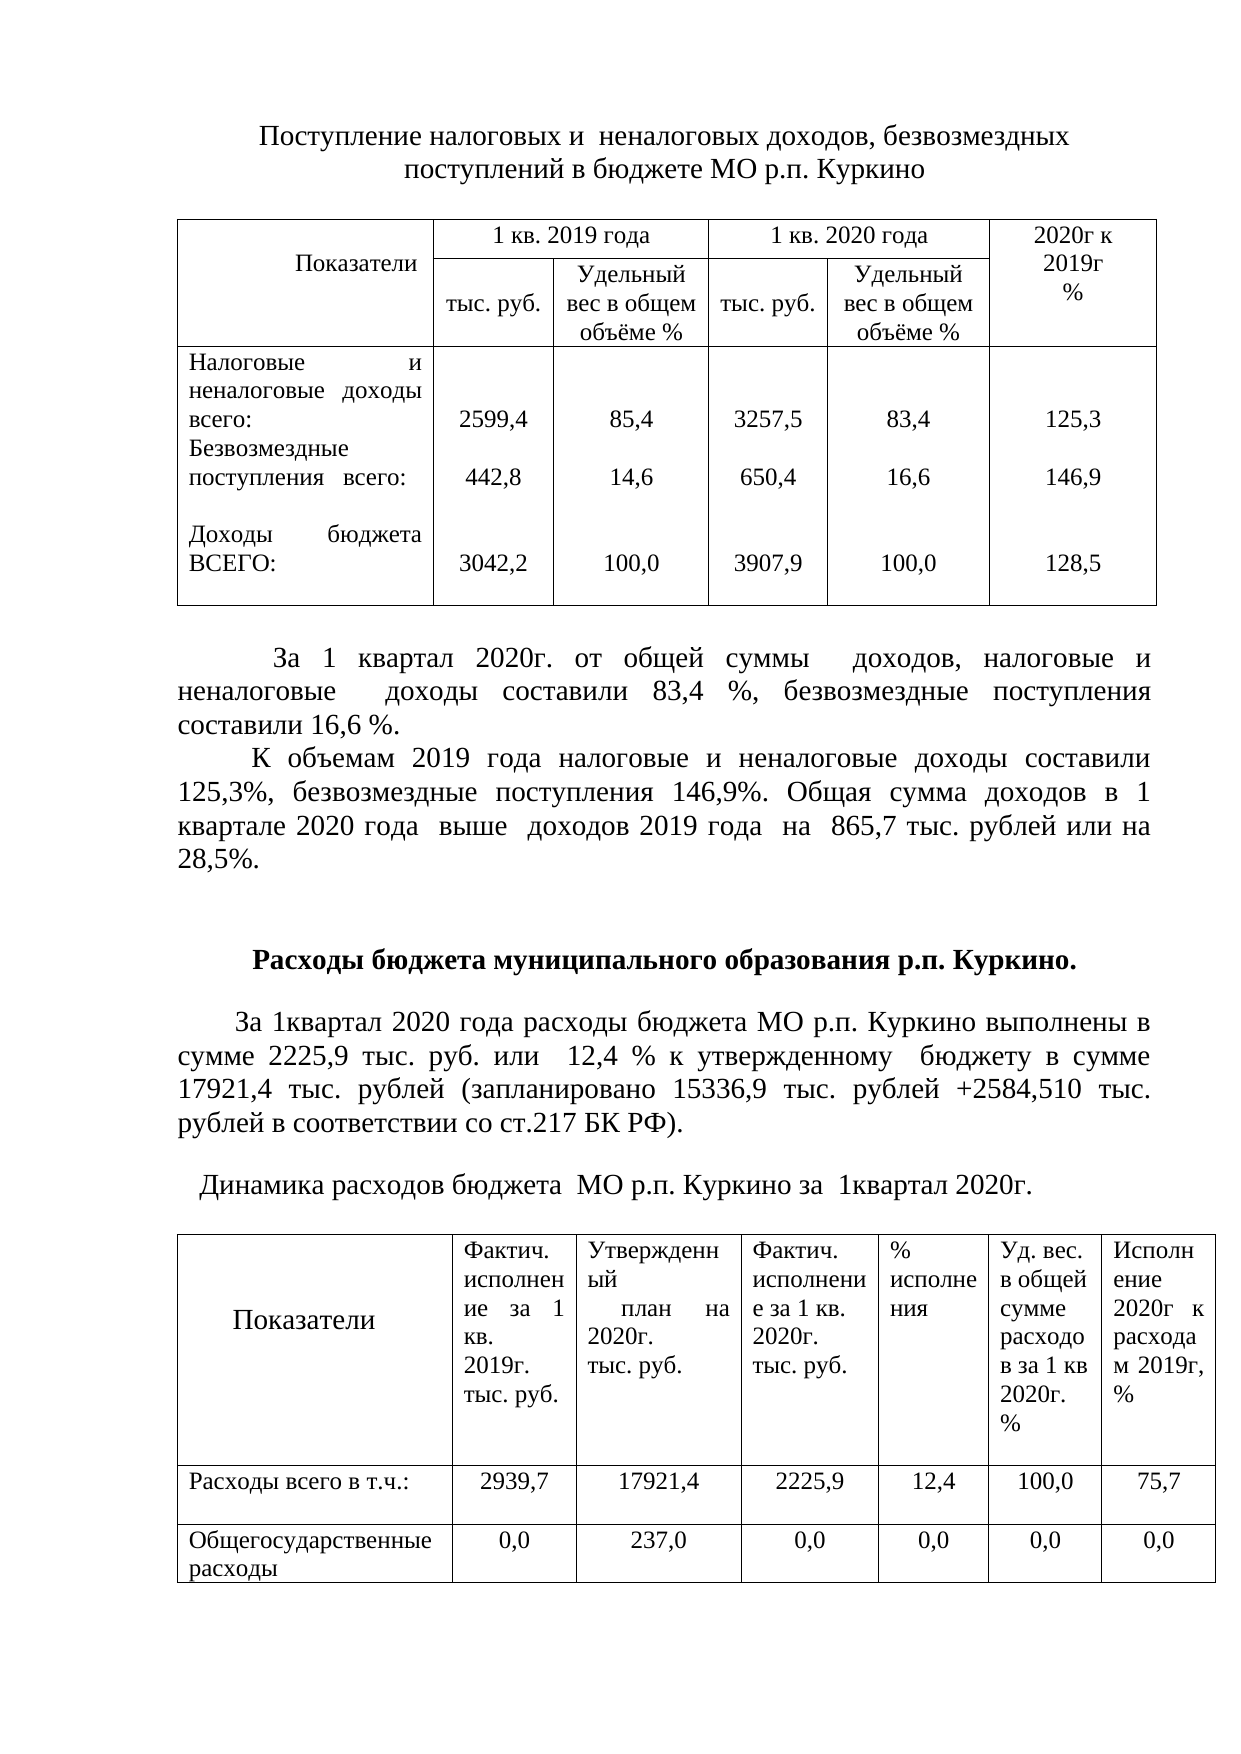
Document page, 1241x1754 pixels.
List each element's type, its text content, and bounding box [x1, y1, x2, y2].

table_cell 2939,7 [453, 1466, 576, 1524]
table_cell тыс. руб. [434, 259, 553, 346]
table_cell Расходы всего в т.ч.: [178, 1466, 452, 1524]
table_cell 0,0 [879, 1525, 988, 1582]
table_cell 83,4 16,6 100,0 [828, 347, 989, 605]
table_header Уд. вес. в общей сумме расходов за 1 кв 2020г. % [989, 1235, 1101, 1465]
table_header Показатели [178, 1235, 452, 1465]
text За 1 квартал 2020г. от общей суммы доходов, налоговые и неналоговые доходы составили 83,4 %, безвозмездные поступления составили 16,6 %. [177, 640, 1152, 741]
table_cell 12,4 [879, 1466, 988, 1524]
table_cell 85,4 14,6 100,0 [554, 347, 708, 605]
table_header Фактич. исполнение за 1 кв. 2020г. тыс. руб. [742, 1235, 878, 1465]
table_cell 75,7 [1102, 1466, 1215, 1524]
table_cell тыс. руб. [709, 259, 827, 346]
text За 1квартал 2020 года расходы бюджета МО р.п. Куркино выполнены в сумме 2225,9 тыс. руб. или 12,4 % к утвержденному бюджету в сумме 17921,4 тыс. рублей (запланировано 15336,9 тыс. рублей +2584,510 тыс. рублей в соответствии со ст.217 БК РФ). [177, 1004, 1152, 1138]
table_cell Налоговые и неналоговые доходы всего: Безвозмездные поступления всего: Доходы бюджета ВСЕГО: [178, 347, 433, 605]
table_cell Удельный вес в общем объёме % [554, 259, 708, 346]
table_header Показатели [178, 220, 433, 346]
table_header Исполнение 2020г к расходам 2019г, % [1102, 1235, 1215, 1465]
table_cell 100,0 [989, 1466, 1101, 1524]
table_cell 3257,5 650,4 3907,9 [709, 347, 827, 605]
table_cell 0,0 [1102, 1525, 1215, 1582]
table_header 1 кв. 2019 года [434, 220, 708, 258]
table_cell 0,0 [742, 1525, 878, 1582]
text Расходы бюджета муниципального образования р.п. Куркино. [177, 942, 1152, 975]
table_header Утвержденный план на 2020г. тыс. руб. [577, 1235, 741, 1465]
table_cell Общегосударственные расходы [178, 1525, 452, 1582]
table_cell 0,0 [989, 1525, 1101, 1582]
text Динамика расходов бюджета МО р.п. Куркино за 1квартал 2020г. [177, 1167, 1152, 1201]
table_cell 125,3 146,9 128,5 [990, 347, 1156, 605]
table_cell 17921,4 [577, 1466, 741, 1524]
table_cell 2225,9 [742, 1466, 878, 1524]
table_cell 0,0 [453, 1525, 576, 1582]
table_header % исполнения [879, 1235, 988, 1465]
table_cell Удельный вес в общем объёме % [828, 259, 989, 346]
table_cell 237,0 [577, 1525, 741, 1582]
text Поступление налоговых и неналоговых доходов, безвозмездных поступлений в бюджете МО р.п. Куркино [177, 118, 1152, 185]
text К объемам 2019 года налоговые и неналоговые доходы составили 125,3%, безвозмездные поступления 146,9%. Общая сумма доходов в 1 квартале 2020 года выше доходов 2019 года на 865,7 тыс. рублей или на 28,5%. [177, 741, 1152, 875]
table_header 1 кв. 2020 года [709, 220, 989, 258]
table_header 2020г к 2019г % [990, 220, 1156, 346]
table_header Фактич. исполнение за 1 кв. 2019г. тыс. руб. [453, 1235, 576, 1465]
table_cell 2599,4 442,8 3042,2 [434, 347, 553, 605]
==
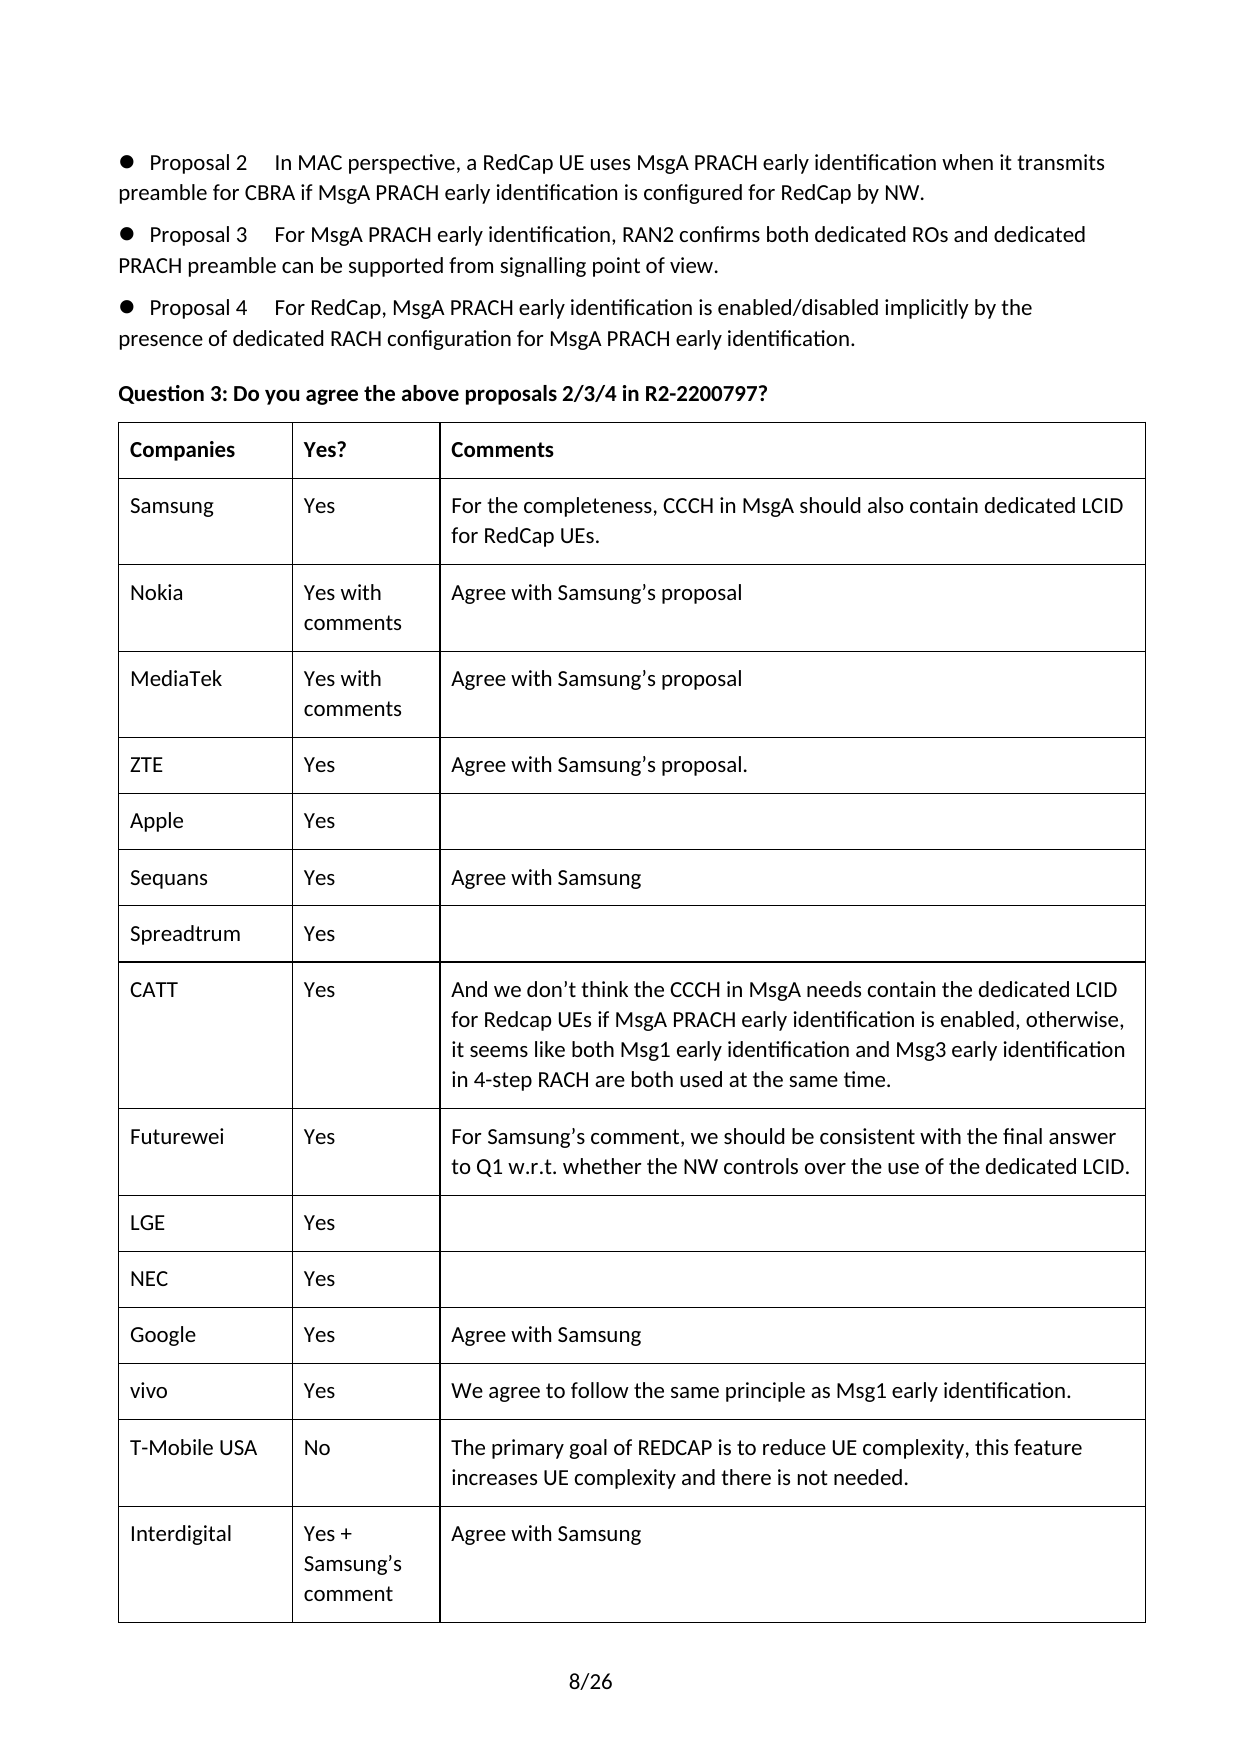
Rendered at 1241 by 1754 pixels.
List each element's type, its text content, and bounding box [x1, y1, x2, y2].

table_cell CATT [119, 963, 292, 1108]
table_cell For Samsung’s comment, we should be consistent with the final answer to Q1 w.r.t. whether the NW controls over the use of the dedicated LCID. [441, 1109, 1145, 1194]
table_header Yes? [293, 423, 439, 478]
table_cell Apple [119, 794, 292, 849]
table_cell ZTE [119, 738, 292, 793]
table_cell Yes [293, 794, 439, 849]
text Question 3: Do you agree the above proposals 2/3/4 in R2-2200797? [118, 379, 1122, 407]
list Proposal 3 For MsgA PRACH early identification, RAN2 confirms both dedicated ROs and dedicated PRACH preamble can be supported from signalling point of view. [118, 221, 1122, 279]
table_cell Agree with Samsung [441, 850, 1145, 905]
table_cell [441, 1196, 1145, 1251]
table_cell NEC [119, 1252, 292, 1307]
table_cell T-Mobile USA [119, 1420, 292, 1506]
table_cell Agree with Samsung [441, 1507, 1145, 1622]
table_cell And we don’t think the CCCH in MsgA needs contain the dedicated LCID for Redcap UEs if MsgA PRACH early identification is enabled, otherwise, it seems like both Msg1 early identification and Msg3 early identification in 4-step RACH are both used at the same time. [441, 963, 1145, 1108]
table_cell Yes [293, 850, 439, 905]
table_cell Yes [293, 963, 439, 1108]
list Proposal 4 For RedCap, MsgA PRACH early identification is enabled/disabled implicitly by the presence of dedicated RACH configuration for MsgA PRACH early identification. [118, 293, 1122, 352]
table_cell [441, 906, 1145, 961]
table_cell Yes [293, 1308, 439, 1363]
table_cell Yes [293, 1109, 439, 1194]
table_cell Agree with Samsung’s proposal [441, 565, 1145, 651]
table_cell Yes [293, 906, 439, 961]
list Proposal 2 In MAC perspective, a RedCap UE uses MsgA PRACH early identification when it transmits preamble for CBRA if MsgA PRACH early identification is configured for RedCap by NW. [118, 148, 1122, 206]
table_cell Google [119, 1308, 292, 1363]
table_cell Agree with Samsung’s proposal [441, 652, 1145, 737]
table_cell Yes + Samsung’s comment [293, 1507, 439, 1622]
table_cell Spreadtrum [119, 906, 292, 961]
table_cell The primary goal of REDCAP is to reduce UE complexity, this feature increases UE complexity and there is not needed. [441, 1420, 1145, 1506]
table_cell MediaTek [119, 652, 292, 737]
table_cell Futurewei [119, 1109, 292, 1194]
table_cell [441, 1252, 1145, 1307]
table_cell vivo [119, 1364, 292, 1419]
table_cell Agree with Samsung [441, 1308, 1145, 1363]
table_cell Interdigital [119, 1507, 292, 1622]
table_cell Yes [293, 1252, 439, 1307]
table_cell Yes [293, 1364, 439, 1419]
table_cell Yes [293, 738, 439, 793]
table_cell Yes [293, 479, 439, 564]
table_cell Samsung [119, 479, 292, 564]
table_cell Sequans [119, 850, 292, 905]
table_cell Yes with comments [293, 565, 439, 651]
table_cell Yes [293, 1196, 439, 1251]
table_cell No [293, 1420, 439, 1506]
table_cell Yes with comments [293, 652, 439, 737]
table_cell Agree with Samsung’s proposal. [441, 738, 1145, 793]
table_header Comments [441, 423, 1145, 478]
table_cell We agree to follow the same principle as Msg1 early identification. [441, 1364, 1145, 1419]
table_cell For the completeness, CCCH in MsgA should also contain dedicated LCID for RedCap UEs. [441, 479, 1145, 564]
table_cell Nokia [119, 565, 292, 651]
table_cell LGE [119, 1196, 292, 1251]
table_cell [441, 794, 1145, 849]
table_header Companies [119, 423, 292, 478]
* * *
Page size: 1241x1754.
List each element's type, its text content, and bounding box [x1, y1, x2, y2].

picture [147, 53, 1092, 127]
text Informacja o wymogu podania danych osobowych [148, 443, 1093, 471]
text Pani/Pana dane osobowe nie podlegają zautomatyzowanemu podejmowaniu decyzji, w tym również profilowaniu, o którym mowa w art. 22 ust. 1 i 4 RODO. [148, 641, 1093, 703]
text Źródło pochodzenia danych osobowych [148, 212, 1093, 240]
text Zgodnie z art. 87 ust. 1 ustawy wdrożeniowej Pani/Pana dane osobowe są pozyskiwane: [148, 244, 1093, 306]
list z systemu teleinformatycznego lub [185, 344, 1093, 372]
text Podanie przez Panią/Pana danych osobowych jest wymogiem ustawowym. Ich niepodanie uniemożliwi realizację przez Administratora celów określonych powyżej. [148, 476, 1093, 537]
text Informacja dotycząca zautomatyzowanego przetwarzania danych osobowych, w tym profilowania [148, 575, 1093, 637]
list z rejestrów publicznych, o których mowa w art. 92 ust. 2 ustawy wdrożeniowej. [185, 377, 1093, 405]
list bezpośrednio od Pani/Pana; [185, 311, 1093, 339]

Assignment:
Lines holding the word "года" are the answer; copy every one from the records above.

Result for this exercise:
text За 1квартал 2020 года расходы бюджета МО р.п. Куркино выполнены в сумме 2225,9 тыс. руб. или 12,4 % к утвержденному бюджету в сумме 17921,4 тыс. рублей (запланировано 15336,9 тыс. рублей +2584,510 тыс. рублей в соответствии со ст.217 БК РФ). [177, 1004, 1152, 1138]
table_header 1 кв. 2019 года [434, 220, 708, 258]
text К объемам 2019 года налоговые и неналоговые доходы составили 125,3%, безвозмездные поступления 146,9%. Общая сумма доходов в 1 квартале 2020 года выше доходов 2019 года на 865,7 тыс. рублей или на 28,5%. [177, 741, 1152, 875]
table_header 1 кв. 2020 года [709, 220, 989, 258]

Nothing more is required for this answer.